Początek tygodnia to dalszy ciąg trudności dla złotego. Podczas gdy sesja azjatycka okazała się łagodna dla polskiej waluty, europejska od samego początku mocno ją doświadcza.
Dzisiejsze ruchy, to kontynuacja zeszłotygodniowej utraty wartości złotego, który najmocniejsze cięgi zebrał w czwartek i piątek. Najbardziej intrygujące w tym wszystkim jest, że działo się tak bez istotnych doniesień makroekonomicznych, które mogłyby wpłynąć na kurs złotego, a tym bardziej osłabić go. Powodem, dla którego nasza waluta tak traci na wartości, jest stopniowe wyzbywanie się jej przez inwestorów, którzy obawiają się różnego rodzaju ryzyk, jakie zbierają się nad polską gospodarką.
Od godziny 9 złoty stracił do franka nawet 0,80 proc. i zatrzymał się dopiero na cenie 4 zł. Prawdopodobnie na niezbyt długo. Do dolara złoty tracił do 0,5 proc. i po południu trzeba było płacić za niego 3,89 zł. Do euro 0,73 proc., za które trza płacić 4,38 zł. Najmniej tracił do funta, bo maksymalnie 0,13 proc. ale to bardziej ze względu na spadek wartości brytyjskiej waluty związany z obawą o Brexit.

▶ Zadania do wykonania
• 1. Streść tekst o złotym w dwóch zdaniach.
• 2. Przepisz fragment tekstu o złotym, zaczynając od „Początek tygodnia to” i kontynuując aż do „mocno ją doświadcza.”, a wyrażenie „polskiej waluty” zastąp wyrażeniem „krajowej waluty”.
• 3. Napisz dalszy ciąg tekstu o złotym, zaczynając po jego ostatnim zdaniu.
Dane poniżej pochodzą z innego źródła niż tekst o złotym.

▶ Fragment zbioru danych
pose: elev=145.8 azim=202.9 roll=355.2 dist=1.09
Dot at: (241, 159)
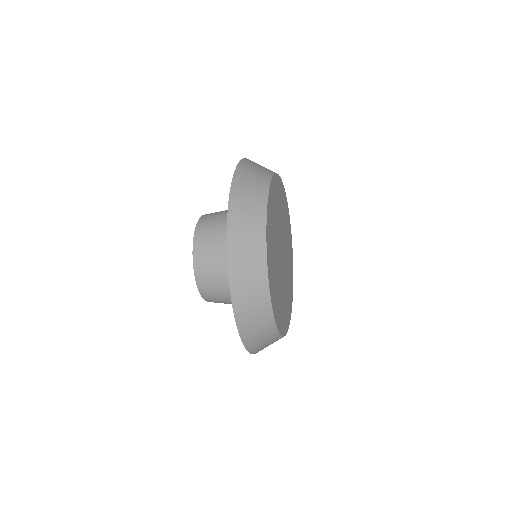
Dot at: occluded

▶ Udzielone odpowiedzi
• 1. Na początku tygodnia złoty nadal tracił na wartości, kontynuując spadki z poprzedniego tygodnia, choć nie pojawiły się istotne doniesienia makroekonomiczne. Przyczyną jest pozbywanie się waluty przez inwestorów obawiających się ryzyk dla polskiej gospodarki, a od godziny 9 złoty osłabił się wobec franka, dolara i euro, najmniej zaś wobec funta.

• 2.
Początek tygodnia to dalszy ciąg trudności dla złotego. Podczas gdy sesja azjatycka okazała się łagodna dla krajowej waluty, europejska od samego początku mocno ją doświadcza.

• 3.
Majowa rewizja
Coraz mniej czasu zostało do majowej rewizji oceny naszej wiarygodności kredytowej przez kolejną agencję z tzw. wielkiej trójki. Możliwość obniżenia ratingu została wyraźnie zapowiedziana przez Moody's, jeżeli nie zmieni się stosunek władz do pewnych wartości i poszanowanie dla instytucji państwa prawa. Ponadto inwestorzy mogą żywić obawy związane z ustawą dla zadłużonych we frankach i jej ewentualnym uderzeniem w cały system bankowy w Polsce. Do tych wewnętrznych bolączek złotego, dochodzą regionalne, powodowane korektą na globalnych rynkach i skutkujące pewnym osłabianiem walut z terenów Europy Środkowo-Wschodniej. Jeśli środowy ton wypowiedzi FED-u będzie jastrzębi, możemy się spodziewać jeszcze większego osłabienia złotego do dolara i skierowania ceny tej pary w okolicę 4 złotych. Z kolei w parze z euro, złoty może zrobić przystanek przy cenie 4,4 PLN, gdzie, przy zachowaniu obecnej dynamiki, prawdopodobnie długo nie zabawi. Podobnie w parze z frankiem, z tym, że przy cenie 4 zł.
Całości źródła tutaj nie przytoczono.